The gunmen, believed to be Abu Sayyaf militants, kidnapped a 28-year-old Shanghai woman and a 40-year-old Filipino woman from the Singamata Reef Resort in the eastern Malaysian state of Sabah on April 2.

Philippine authorities believe the women were taken to the island township of Simunul in Tawi-Tawi, the Philippines' southernmost province. Sabah, a popular tourist destination, is just a short boat ride from the southern Philippines, home to Muslim militants and kidnap gangs.

"The kidnapper, or kidnappers for that matter, have asked about 500 million pesos ... worth of ransom" for the Chinese tourist, Malaysian Home Minister Ahmad Zahid Hamid said on private television station TV3.

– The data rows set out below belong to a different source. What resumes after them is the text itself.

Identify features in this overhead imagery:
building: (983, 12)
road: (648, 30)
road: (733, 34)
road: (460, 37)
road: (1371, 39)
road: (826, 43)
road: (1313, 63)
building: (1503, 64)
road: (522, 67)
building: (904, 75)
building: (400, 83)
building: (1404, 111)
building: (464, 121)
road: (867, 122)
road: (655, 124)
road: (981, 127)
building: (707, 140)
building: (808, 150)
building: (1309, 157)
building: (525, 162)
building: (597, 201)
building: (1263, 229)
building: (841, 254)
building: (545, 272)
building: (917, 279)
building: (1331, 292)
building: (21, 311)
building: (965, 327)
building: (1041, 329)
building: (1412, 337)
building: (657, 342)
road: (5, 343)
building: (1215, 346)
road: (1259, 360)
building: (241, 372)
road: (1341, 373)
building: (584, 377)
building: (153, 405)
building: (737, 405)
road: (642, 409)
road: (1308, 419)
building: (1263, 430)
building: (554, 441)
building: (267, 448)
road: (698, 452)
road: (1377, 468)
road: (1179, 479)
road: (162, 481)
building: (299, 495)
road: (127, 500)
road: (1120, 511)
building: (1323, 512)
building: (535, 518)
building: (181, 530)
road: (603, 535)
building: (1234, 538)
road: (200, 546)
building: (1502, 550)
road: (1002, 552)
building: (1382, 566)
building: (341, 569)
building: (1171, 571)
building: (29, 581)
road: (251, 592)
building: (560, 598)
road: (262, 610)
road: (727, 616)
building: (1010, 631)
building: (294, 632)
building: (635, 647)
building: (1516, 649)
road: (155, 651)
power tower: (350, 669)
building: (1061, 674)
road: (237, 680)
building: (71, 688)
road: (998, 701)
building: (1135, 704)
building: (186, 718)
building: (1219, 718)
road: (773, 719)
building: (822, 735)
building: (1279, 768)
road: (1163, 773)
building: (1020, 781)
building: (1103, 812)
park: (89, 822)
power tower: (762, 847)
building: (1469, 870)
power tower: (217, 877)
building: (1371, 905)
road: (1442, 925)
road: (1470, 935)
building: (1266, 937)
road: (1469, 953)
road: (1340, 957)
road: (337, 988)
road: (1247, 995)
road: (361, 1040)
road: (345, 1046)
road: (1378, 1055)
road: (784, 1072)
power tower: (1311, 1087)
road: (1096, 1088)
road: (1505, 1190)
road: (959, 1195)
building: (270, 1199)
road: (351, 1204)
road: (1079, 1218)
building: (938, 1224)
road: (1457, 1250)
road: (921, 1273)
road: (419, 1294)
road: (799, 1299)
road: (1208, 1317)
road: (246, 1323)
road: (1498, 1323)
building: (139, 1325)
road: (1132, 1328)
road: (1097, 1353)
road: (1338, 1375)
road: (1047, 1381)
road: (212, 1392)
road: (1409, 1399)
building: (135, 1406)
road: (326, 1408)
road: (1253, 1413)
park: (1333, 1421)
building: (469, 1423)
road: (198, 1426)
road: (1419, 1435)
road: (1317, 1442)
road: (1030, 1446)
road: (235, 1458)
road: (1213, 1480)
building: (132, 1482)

"We have sent our team, the police and the negotiators ... to negotiate about the reduction of ransoms," he said. No ransom was asked for the Filipino woman, who was working at the resort, he said.

Zahid was not able to be reached for further comment. An aide confirmed Zahid's comments and said investigations were ongoing.

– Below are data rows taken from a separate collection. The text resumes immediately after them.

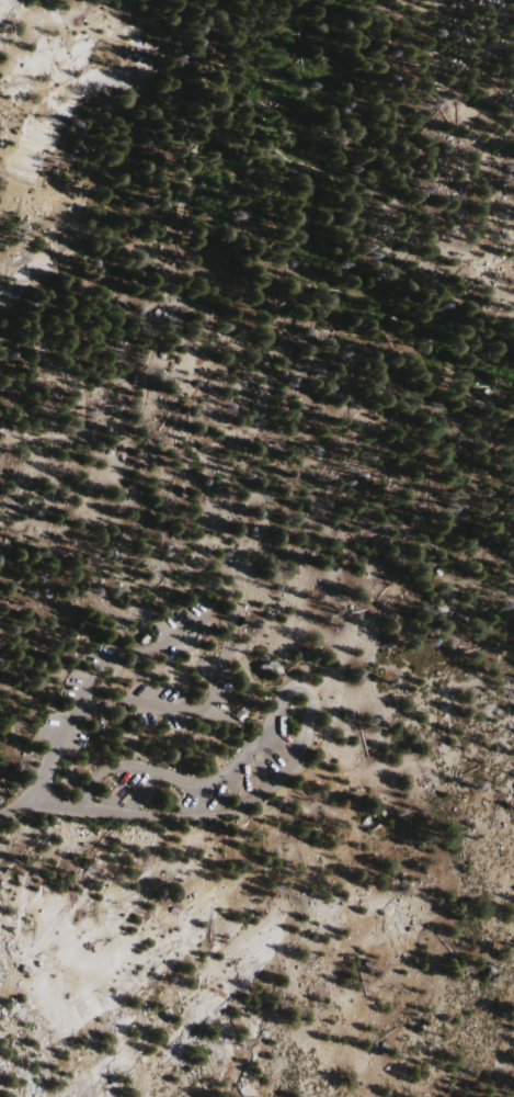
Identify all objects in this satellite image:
road: (116, 259)
road: (98, 436)
road: (6, 556)
road: (221, 559)
road: (249, 642)
road: (309, 698)
parking lot: (174, 714)
road: (17, 731)
road: (19, 793)

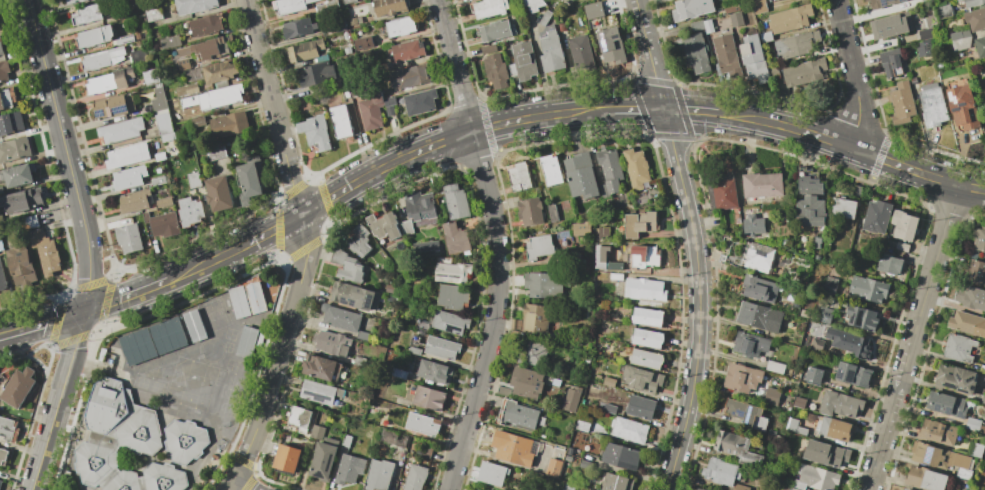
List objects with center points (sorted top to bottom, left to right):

Mohammad Mentek, a senior Sabah security official, said the kidnappers have made telephone contact with the family of Gao Hua Yuan, the Chinese kidnap victim, but declined to say whether a ransom demand has been made.

A Philippine security official who monitors Muslim militant activities in the southern Philippines confirmed that a ransom demand was made.

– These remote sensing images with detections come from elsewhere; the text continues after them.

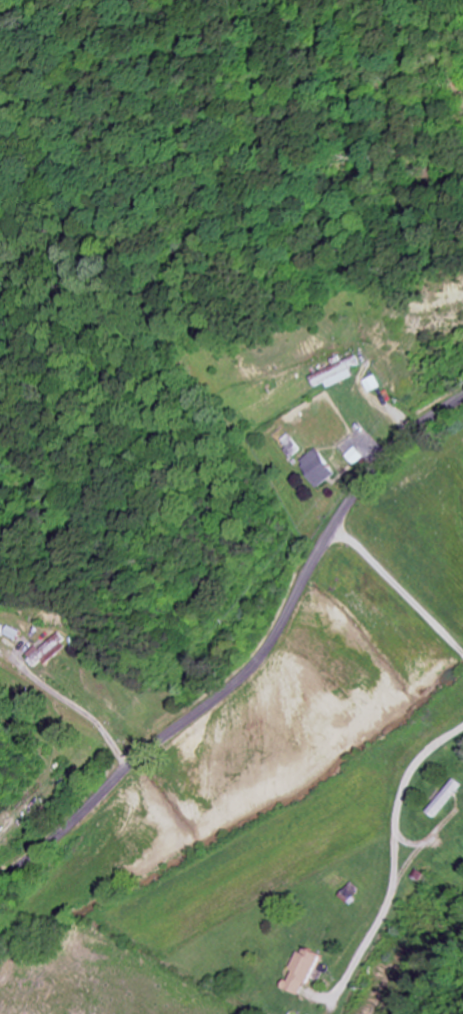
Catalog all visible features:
building: (340, 374)
building: (377, 384)
building: (293, 445)
building: (321, 467)
building: (49, 650)
road: (256, 661)
building: (443, 798)
building: (349, 893)
building: (304, 970)

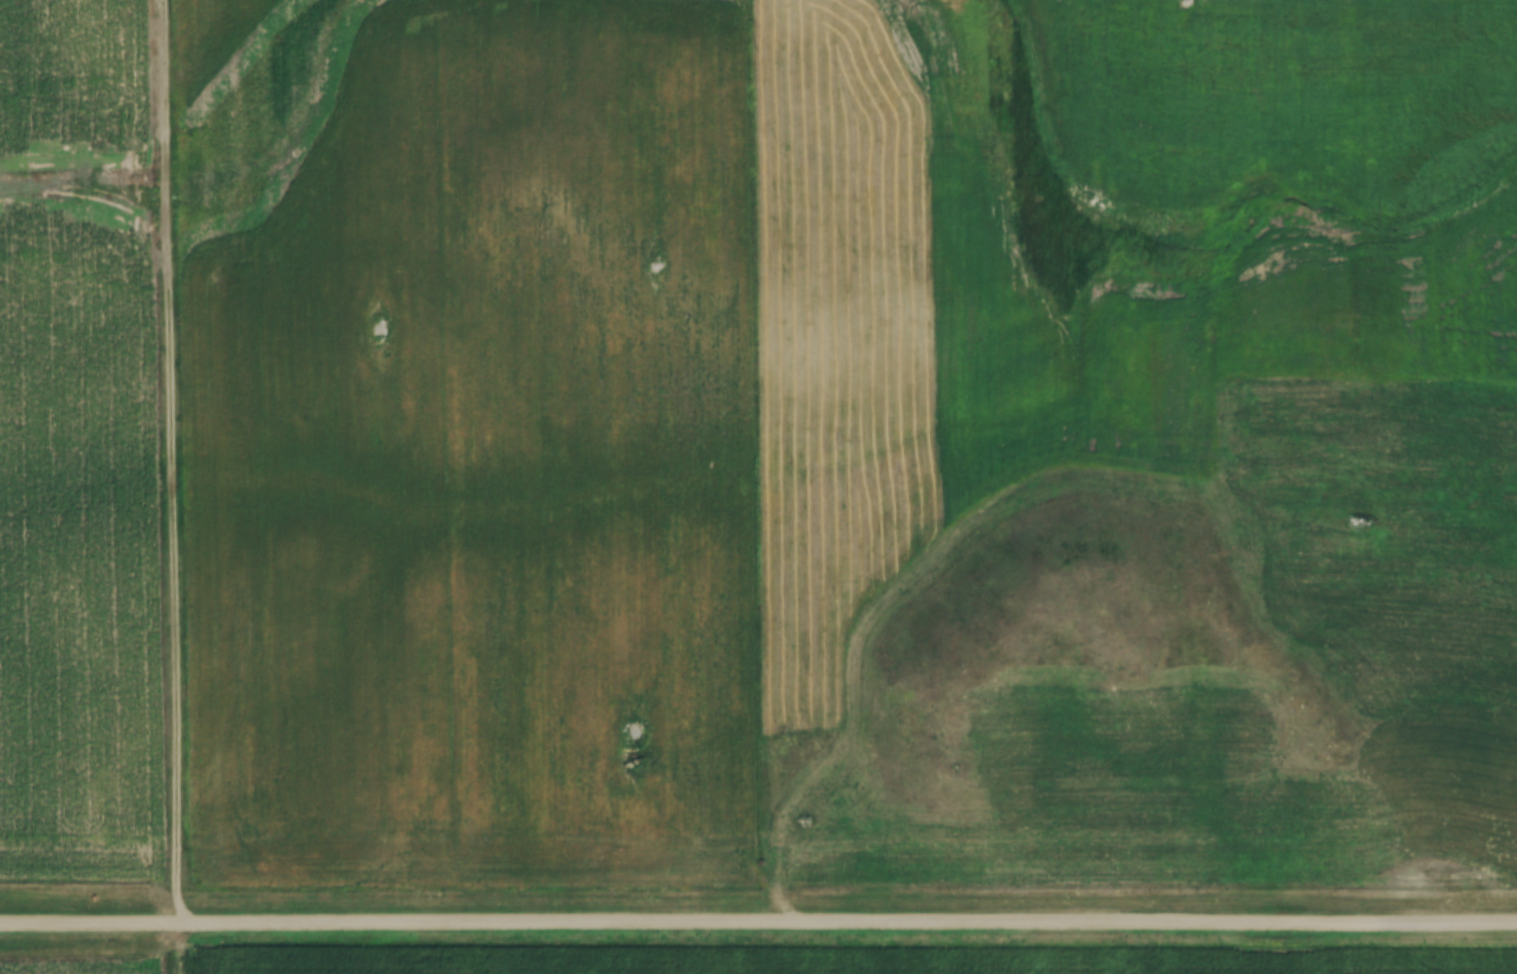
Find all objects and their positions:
road: (1402, 301)
road: (1396, 373)
road: (171, 487)
road: (758, 920)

Zahid's aide and the Philippine security official both spoke on the condition of anonymity because they were not authorized to speak to the media.

In carrying out the kidnappings, seven men armed with rifles, four of them masked, arrived at the resort on a speedboat and fled with the two women, according to Malaysian police.

China's ties with Malaysia have come under stress recently because of anger among Chinese over the search for a missing Malaysia Airlines jetliner carrying 153 Chinese passengers.

The Abu Sayyaf, a militant Muslim group, has carried out seaborne kidnappings for ransom in the region before. In 2000, Abu Sayyaf gunmen snatched 21 European tourists and Malaysian and Filipino workers from Malaysia's Sipadan diving resort and brought them to the southern Philippines, where they eventually were released in exchange for large ransom payments.

In November, suspected Abu Sayyaf militants killed a Taiwanese tourist and kidnapped his wife from another Sabah resort. The woman was released a month later in the southern Philippines.

The Abu Sayyaf had links to international militant networks, including al-Qaida, but a U.S.-assisted Philippine military crackdown has weakened it considerably in recent years. The group, which is on the U.S. list of terror groups, has about 300 fighters and is now much more focused on ransom kidnappings than global jihad.